_RECORDED INFORMATION_.
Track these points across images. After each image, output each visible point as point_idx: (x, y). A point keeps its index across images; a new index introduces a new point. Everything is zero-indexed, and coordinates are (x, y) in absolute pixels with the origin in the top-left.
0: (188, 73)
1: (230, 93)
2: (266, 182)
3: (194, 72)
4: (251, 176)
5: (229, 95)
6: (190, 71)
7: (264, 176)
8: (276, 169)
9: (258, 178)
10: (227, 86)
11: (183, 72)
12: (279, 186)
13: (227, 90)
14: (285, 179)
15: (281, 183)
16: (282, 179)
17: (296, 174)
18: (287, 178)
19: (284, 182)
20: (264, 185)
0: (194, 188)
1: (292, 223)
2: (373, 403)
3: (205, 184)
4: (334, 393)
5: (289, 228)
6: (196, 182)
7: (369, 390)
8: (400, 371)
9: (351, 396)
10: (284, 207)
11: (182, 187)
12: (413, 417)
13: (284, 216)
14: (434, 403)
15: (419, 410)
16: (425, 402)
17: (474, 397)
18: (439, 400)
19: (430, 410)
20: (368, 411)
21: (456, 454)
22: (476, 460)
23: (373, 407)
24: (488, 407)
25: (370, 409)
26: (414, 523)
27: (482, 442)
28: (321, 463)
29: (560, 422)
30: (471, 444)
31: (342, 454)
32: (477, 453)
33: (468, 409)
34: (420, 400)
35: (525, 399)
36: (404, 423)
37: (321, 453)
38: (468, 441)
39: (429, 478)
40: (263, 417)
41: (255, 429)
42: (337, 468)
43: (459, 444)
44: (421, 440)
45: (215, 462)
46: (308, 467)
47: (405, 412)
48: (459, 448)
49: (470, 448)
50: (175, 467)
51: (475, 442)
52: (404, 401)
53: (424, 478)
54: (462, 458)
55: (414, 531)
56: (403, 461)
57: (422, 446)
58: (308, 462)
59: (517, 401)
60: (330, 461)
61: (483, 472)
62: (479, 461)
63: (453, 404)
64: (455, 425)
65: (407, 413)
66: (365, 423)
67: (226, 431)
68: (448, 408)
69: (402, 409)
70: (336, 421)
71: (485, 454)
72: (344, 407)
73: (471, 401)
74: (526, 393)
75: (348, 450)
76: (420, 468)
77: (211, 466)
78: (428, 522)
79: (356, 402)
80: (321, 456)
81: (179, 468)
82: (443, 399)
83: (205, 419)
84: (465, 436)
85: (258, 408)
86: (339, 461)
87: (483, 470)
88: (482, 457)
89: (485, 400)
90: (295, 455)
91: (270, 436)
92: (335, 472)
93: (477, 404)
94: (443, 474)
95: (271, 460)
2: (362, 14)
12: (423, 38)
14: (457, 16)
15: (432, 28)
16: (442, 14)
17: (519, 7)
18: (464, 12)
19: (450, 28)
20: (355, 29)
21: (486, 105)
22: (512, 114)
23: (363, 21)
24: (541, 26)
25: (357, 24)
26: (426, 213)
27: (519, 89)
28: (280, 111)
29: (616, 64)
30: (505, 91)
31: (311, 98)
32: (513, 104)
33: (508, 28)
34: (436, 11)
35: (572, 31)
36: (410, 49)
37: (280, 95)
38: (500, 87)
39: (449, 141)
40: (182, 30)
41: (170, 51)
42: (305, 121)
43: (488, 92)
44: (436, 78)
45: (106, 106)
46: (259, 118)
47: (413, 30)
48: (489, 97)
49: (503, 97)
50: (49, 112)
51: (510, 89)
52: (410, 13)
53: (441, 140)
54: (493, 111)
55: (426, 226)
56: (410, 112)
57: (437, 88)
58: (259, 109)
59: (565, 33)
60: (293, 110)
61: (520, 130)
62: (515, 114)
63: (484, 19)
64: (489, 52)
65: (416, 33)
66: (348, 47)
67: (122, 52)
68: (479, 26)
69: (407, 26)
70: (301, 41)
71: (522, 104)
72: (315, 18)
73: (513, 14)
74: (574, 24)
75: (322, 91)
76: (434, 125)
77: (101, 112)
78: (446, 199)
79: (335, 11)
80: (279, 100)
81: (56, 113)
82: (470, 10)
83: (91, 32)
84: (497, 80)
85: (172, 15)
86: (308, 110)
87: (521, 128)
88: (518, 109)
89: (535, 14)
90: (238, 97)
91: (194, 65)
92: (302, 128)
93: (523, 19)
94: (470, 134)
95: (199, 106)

_WORK REQUIRED_. Count how many of the lines above contain the word "absolute". Reply with the number alone.

_PROBLEM SOLUTION_. 1